Immunization isn’t just for children. Some of those vaccinations you may have had as a child can wear off over time, becoming less effective. You may need additional vaccinations if you’re traveling to a different country for work or vacation, if you’re going to be around young children who may not yet be immunized, or if you have certain health conditions. As new vaccinations are developed, you can protect yourself from additional illnesses. In addition, with age, your immune system becomes weaker, and complications from illnesses can be more serious.
Keeping up-to-date on your immunizations can help keep you healthier and can prevent spreading diseases to those around you. Your healthcare professional may recommend specific immunizations based on your individual health conditions and needs.
For most adults, the Centers for Disease Control and Prevention (CDC) recommends these vaccines:
- Influenza (flu) vaccine: All adults should get a flu shot each year. Although the shot does not provide 100 percent protection, it cuts the risk of getting the flu by 40 – 60 percent. Because each year’s strain of flu is different, you need a new vaccine that has been developed to address that year’s particular strain. The 2017-2018 flu season was one of the worst in the last decade. Because older adults may have a weaker immune system, they can be more susceptible to the flu and further complications.
- Tetanus, diphtheria, pertussis (Tdap or Td): This combination vaccination protects against the bacterial infection that causes lockjaw as well as diphtheria (a respiratory infection) and whooping cough. You may have had the shot as a child, but protection fades over time. You only need the Tdap once, but you should have the Td booster dose every 10 years.
- Chickenpox: Although chickenpox may seem more like a nuisance childhood illness, it can be serious, particularly for adults with complications such as dehydration, pneumonia, bloodstream infections, toxic shock syndrome and brain infection or inflammation. If you have not had chickenpox, you should get the vaccine.
- Shingles: If you have had chickenpox, the virus can remain dormant for years, reactivating later in life to cause shingles. Outbreaks of shingles, with its itchy rash and possible nerve damage, can reoccur. About 1 in 3 adults will develop shingles during their lifetime, with the odds increasing as you age. The CDC recommends the shingles vaccine for adults 50 and older.
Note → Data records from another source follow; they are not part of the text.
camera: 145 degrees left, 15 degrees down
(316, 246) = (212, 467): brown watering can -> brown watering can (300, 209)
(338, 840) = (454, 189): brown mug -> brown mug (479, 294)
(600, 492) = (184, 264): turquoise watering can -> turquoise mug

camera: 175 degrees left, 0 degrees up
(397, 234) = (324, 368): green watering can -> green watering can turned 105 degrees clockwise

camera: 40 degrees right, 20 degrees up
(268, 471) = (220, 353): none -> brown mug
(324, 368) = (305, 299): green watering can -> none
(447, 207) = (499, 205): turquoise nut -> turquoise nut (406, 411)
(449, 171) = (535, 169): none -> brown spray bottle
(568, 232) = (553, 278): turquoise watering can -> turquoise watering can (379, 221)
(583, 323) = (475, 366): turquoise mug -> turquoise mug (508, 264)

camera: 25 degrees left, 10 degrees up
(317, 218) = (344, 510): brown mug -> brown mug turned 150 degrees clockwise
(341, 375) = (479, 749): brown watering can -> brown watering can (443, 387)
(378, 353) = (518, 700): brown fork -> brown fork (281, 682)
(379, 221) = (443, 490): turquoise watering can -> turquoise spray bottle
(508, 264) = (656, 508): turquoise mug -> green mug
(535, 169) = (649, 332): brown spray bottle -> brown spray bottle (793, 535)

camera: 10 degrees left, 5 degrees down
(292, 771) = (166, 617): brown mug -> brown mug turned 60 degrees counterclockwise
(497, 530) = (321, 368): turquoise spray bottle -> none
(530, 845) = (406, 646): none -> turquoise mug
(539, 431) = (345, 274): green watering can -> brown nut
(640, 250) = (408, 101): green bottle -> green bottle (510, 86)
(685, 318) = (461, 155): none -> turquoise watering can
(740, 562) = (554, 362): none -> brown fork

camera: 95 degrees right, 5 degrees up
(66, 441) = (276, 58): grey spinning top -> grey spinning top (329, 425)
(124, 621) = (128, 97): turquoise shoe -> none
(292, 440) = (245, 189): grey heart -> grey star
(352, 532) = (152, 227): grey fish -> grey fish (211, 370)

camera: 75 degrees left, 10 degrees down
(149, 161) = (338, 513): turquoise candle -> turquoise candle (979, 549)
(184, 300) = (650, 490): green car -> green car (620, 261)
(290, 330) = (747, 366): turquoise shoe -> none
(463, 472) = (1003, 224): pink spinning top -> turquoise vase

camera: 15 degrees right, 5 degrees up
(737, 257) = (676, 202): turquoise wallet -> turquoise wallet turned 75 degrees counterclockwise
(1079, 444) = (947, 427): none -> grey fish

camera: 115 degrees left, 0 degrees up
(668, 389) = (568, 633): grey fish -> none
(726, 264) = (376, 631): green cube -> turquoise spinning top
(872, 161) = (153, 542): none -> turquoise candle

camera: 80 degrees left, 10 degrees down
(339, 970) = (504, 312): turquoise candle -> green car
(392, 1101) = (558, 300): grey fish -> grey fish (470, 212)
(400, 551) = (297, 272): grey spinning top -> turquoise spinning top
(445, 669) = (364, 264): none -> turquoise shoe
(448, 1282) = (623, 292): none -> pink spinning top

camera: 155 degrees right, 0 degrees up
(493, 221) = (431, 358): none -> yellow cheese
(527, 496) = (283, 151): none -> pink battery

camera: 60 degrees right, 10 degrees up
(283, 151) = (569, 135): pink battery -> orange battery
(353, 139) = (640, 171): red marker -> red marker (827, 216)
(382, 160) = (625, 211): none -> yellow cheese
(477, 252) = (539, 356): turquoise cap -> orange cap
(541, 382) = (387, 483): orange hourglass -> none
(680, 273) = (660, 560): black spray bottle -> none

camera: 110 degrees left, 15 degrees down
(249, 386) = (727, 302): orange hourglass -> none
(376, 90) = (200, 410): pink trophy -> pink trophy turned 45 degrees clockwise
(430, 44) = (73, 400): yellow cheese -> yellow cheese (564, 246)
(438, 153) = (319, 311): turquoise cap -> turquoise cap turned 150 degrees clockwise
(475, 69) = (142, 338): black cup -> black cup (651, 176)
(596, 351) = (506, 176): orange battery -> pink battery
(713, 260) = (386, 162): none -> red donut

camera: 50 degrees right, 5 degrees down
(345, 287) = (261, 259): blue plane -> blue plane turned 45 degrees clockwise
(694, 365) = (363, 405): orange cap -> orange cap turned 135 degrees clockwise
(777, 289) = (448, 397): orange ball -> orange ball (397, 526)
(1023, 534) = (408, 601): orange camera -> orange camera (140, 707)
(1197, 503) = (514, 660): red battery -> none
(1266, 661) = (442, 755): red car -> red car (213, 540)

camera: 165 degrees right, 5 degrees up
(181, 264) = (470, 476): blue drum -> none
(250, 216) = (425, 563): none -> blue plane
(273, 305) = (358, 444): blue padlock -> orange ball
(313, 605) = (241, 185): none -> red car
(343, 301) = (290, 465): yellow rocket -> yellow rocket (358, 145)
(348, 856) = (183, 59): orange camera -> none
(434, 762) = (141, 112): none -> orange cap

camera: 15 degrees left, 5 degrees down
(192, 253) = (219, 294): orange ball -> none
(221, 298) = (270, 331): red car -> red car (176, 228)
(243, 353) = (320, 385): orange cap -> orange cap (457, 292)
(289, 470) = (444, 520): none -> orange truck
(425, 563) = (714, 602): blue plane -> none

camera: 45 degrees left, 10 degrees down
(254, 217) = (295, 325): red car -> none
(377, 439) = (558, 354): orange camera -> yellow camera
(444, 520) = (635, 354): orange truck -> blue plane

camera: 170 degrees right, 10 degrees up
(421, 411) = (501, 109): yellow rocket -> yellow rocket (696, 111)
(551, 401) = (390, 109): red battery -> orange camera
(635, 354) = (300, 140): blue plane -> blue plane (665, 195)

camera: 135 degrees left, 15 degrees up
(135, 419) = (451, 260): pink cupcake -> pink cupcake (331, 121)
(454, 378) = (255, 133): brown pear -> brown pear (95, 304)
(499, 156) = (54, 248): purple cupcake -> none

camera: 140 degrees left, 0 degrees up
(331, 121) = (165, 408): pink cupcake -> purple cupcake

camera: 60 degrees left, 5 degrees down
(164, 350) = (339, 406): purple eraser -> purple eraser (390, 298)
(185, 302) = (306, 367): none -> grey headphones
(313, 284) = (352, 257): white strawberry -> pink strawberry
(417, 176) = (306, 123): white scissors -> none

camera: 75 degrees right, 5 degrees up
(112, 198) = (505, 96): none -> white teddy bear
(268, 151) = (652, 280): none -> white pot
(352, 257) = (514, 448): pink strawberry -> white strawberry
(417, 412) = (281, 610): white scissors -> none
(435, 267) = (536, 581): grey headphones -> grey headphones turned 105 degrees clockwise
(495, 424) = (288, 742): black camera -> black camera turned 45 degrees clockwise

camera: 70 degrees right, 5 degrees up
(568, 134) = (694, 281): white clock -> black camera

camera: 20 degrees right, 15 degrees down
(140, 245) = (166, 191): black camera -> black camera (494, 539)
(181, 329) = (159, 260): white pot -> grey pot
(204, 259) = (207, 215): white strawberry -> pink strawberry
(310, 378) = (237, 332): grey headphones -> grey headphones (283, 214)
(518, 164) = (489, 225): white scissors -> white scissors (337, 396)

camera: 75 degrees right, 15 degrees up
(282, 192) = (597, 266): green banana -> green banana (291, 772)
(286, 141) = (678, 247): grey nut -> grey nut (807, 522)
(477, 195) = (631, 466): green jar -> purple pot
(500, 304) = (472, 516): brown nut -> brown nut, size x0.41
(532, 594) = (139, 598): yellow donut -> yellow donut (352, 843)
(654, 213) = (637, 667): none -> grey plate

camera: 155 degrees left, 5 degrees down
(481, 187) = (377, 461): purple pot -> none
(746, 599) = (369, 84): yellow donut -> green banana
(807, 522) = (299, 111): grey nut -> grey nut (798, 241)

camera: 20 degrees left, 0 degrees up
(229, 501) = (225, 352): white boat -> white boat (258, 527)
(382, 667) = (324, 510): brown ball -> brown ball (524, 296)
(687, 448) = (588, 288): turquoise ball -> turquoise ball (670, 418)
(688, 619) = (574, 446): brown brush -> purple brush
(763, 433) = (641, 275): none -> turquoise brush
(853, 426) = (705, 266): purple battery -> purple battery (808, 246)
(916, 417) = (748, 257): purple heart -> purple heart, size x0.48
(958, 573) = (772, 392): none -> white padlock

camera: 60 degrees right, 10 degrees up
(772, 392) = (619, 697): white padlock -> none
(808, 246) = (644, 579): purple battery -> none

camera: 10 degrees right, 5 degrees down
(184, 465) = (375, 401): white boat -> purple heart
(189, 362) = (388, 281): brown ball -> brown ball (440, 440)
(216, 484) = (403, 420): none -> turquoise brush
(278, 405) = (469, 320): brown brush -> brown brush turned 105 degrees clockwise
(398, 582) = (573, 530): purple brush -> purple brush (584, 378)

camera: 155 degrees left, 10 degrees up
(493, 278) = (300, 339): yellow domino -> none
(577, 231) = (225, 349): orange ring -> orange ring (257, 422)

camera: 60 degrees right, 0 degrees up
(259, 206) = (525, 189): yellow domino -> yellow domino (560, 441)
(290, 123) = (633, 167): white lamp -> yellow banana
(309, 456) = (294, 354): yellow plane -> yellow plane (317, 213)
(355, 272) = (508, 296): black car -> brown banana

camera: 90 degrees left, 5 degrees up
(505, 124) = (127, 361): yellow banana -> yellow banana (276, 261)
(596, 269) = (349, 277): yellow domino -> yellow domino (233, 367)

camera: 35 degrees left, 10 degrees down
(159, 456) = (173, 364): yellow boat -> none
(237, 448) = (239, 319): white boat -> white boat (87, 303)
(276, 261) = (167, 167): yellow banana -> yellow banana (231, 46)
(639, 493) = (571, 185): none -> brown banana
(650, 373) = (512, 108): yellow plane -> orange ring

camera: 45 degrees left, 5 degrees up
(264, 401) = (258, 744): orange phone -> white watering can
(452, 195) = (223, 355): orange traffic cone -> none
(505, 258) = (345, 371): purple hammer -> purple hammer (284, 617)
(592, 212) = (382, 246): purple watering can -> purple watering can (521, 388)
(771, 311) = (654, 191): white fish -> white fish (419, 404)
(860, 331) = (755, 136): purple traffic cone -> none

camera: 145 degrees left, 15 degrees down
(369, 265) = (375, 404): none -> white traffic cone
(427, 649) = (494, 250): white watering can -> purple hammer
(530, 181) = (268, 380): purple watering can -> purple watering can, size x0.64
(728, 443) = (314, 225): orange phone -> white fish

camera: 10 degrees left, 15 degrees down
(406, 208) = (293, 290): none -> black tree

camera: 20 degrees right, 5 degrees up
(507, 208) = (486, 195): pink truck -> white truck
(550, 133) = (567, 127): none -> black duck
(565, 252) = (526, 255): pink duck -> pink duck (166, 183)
- Pneumococcal vaccine: Recommended for adults 65 plus, the pneumococcal vaccine helps prevent the infection that causes pneumonia, meningitis and the bloodstream infection sepsis. Pneumococcal infections can escalate quickly and can have long-term complications including hearing loss, seizures, blindness and heart problems. The vaccine also is recommended for adults under 65 who smoke or have asthma, diabetes or other immune problems.
- MMR (Measles, Mumps, Rubella): For adults born in 1957 or later, the CDC recommends the MMR if you have not yet received it. Measles, mumps and rubella are rare in the United States since many people have been immunized, but these diseases can be contagious and lead to complications such as pneumonia and brain inflammation. If a pregnant woman gets rubella during pregnancy, her baby is at risk of developing serious birth defects.
- HPV: Young adults, especially women aged 19 to 26 and men aged 19 to 21 should get the vaccine to guard against the human papillomavirus, a very common virus, infecting one in four people in the United States. Although most people with HPV will not develop health problems, HPV can cause certain cancers and other diseases.
In addition to these vaccinations, the CDC recommends talking with your doctor about the meningococcal vaccine to guard against meningitis (a bacterial or viral infection that causes an inflammation of the membranes covering the brain and spinal cord) and Hepatitis A and B (communicable diseases affecting the liver).
Are you up-to-date on your immunizations? Talk with your doctor to find out if you need any additional vaccines and make an appointment for fall to get your annual flu shot — flu season will be here before you know it!